ПРИВЕДЁННЫЙ ТЕКСТ —
*****
Как видим, Фотий идет значительно дальше Юстиниана в трактовке симфонии властей, понимая под ней не разграничение сфер ответственности, а их взаимосвязь и взаимозависимость, что логически вытекает из сравнения священства и царства с душой и телом. При этом может показаться, что данная метафора содержит скрытую претензию церкви на первенство, коль скоро она уподобляется душе - субстанции вечной и нетленной, которой надлежит обуздывать бренную плоть. Однако это не так, поскольку восточно-христианская антропология базируется на несколько иных представлениях о душе и теле, отличных от тех, что свойственны католицизму и вследствие «вестернизации» закрепились в обыденном религиозном сознании православного мира. Истоки этого учения восходят к сотериологии Афанасия Великого, по мысли которого спасение есть «обожение» плоти, произошедшее в результате мистического соединения божественного и человеческого начал в природе Христа. На этом основании за телесной природой признается не меньшая роль в деле спасения, чем за душой, поскольку без телесных органов, включая мозг, невозможны ни благие дела, ни подвиг веры.

Именно такая богословская экспликация позволяет понять, почему в Византии даже самые последовательные борцы против произвола светской власти и ее вмешательства в дела духовные не помышляли о верховенстве церкви. Более того, претензии Рима на обладание властью духовной и светской рассматривались византийцами как еретические.

Доктрина «симфонии властей», сформулированная в «Новеллах» Юстиниана и развитая патриархом Фотием, практически в неизменном виде просуществовала на всем протяжении византийской истории и оказалась долговечнее империи. Ее мотивы обнаруживаются в русской книжности уже в XIV в., приобретают особую актуальность в политических спорах XVI-XVII вв. и не были утеряны даже после Петровских времен, повлияв на законодательство и политическую практику Российской империи.
*****
УСЛОВИЕ ЗАДАНИЯ — Перепечатайте полностью текст о доктрине симфонии властей, ничего в нем не меняя.
*****
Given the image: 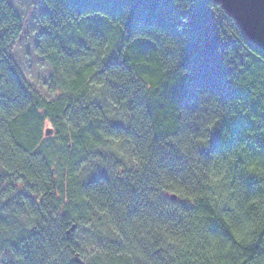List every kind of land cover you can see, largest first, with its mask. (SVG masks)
<instances>
[{
	"label": "trees",
	"instance_id": "1",
	"mask_svg": "<svg viewBox=\"0 0 264 264\" xmlns=\"http://www.w3.org/2000/svg\"><path fill=\"white\" fill-rule=\"evenodd\" d=\"M42 2L34 52L65 94L50 103L8 54L22 25L0 0L3 264H264V50L213 0ZM92 87L127 127L106 122ZM108 140L130 144L131 168L103 175L94 151ZM78 154L97 170L82 177ZM217 210L240 214L228 227ZM25 215L36 229L18 233Z\"/></svg>",
	"mask_w": 264,
	"mask_h": 264
},
{
	"label": "rangeland",
	"instance_id": "2",
	"mask_svg": "<svg viewBox=\"0 0 264 264\" xmlns=\"http://www.w3.org/2000/svg\"><path fill=\"white\" fill-rule=\"evenodd\" d=\"M8 1L20 17L22 25V34L8 50V54L28 85L31 86L32 89L46 102H56L59 98H63L65 94L60 90L59 81L52 78L49 66L42 63L41 59L38 58L34 52L38 37L47 32V28L43 26L41 22L42 17L47 12L46 7L42 0ZM89 92L92 96V103L102 104L99 105L104 111V118L107 123L127 127L128 122L123 108L112 106L105 100L104 92L98 88L92 87ZM46 129H51L52 135H54L55 129L50 123H45L43 130L45 131ZM47 141H49V161L51 162V168L55 180L58 183L62 181L65 182L64 178L62 179L64 170L58 168L59 162H62L64 150H62L63 148L58 144L59 142L54 139V136L52 138L44 137L43 143L47 144ZM96 147L97 148L94 152L101 157L98 158L97 156V158L101 161L103 159L107 164V169L103 172V175H112L113 172L117 173L122 167H132V149L128 142L108 140L104 141L102 144H97ZM75 158L78 164H80V170L82 169V177L89 176L93 171L97 170V163L95 160L98 159L91 160L83 154H78ZM58 200L60 202L64 201L65 203V198L61 196L58 197ZM50 208L52 212L49 214L53 217L56 216L53 212L54 210H57L62 214L65 213L66 210L64 205L58 206L57 201L53 202ZM93 225L87 228L90 229L95 227V232L99 231L102 234L104 233V230L100 225L97 226L95 223ZM35 229L36 221L34 218L25 215L20 221L18 233L33 231ZM79 232L80 231H76L75 237H79ZM96 241L100 242L99 240ZM7 259L8 258L4 253L0 254V264H3V261L6 262ZM8 263L10 264L9 260Z\"/></svg>",
	"mask_w": 264,
	"mask_h": 264
},
{
	"label": "water",
	"instance_id": "3",
	"mask_svg": "<svg viewBox=\"0 0 264 264\" xmlns=\"http://www.w3.org/2000/svg\"><path fill=\"white\" fill-rule=\"evenodd\" d=\"M235 19L246 37L264 50V0H213ZM45 137L52 135L51 129L44 131ZM175 199V196H172Z\"/></svg>",
	"mask_w": 264,
	"mask_h": 264
},
{
	"label": "clouds",
	"instance_id": "4",
	"mask_svg": "<svg viewBox=\"0 0 264 264\" xmlns=\"http://www.w3.org/2000/svg\"><path fill=\"white\" fill-rule=\"evenodd\" d=\"M200 143H204L203 141H200ZM254 170V169H252ZM262 172H264V169H261ZM160 198L161 200H168L169 198L166 197V196H163L162 194H160ZM173 203H178V202H175L173 201ZM194 203H197V207H199V203L194 201ZM154 208L158 207V204H154L153 205ZM181 208H184V207H190L189 205H186V204H181L180 205ZM215 207V205H214ZM240 213L239 212H233L231 214H228V215H221L219 210L216 211V213L212 216V220L213 221H223V224L228 226V227H232V221L235 219L236 216H238ZM261 226H264V220L261 221ZM234 235H237L239 236V233H234Z\"/></svg>",
	"mask_w": 264,
	"mask_h": 264
}]
</instances>
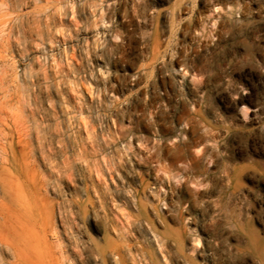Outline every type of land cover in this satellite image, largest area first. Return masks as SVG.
Returning a JSON list of instances; mask_svg holds the SVG:
<instances>
[{
	"label": "rangeland",
	"instance_id": "1",
	"mask_svg": "<svg viewBox=\"0 0 264 264\" xmlns=\"http://www.w3.org/2000/svg\"><path fill=\"white\" fill-rule=\"evenodd\" d=\"M4 167L48 263L264 264V0H0Z\"/></svg>",
	"mask_w": 264,
	"mask_h": 264
},
{
	"label": "bare ground",
	"instance_id": "2",
	"mask_svg": "<svg viewBox=\"0 0 264 264\" xmlns=\"http://www.w3.org/2000/svg\"><path fill=\"white\" fill-rule=\"evenodd\" d=\"M9 173H11V169L4 167L0 179V196H2L4 200V210H0V261L3 263L4 259L2 256L5 253H8L17 259V264H52L48 263V259L52 257L53 253L52 248L48 245V240H50L48 232L49 229H52L53 232L57 233L55 227L53 229L55 209L54 207L48 209L46 212L47 217L46 219H43L41 217L36 218L33 214L32 208L26 207V210L20 215L21 217L14 221V218L11 215L9 202L12 201L13 195L16 191L23 192V189L20 184H17L14 180L8 177ZM26 201L27 199L25 196L21 195L18 197L17 202L20 209L24 207ZM182 220H184L183 216ZM62 223L63 226L67 224L65 220H62ZM57 234V241L59 242L63 235L59 232ZM53 236L56 237L55 234H53ZM64 236L67 237V234L64 233ZM63 245L64 244H62V246ZM253 246L256 247V253L264 256V248L258 245L256 246V244H253ZM76 247L78 248L77 245ZM65 248L66 247L64 246V249ZM64 249H62V253H64ZM73 253L81 255V251L79 250H74ZM114 253L115 250L113 248V243H111L107 236L105 247L97 249L95 255L105 261L109 255H113ZM53 264H62V261ZM69 264L75 263L71 261Z\"/></svg>",
	"mask_w": 264,
	"mask_h": 264
}]
</instances>
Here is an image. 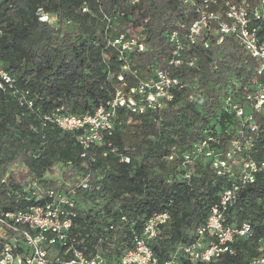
*****
РЕЗУЛЬТАТ ВЫПОЛНЕНИЯ —
Как видим, Фотий идет значительно дальше Юстиниана в трактовке симфонии властей, понимая под ней не разграничение сфер ответственности, а их взаимосвязь и взаимозависимость, что логически вытекает из сравнения священства и царства с душой и телом. При этом может показаться, что данная метафора содержит скрытую претензию церкви на первенство, коль скоро она уподобляется душе - субстанции вечной и нетленной, которой надлежит обуздывать бренную плоть. Однако это не так, поскольку восточно-христианская антропология базируется на несколько иных представлениях о душе и теле, отличных от тех, что свойственны католицизму и вследствие «вестернизации» закрепились в обыденном религиозном сознании православного мира. Истоки этого учения восходят к сотериологии Афанасия Великого, по мысли которого спасение есть «обожение» плоти, произошедшее в результате мистического соединения божественного и человеческого начал в природе Христа. На этом основании за телесной природой признается не меньшая роль в деле спасения, чем за душой, поскольку без телесных органов, включая мозг, невозможны ни благие дела, ни подвиг веры.

Именно такая богословская экспликация позволяет понять, почему в Византии даже самые последовательные борцы против произвола светской власти и ее вмешательства в дела духовные не помышляли о верховенстве церкви. Более того, претензии Рима на обладание властью духовной и светской рассматривались византийцами как еретические.

Доктрина «симфонии властей», сформулированная в «Новеллах» Юстиниана и развитая патриархом Фотием, практически в неизменном виде просуществовала на всем протяжении византийской истории и оказалась долговечнее империи. Ее мотивы обнаруживаются в русской книжности уже в XIV в., приобретают особую актуальность в политических спорах XVI-XVII вв. и не были утеряны даже после Петровских времен, повлияв на законодательство и политическую практику Российской империи.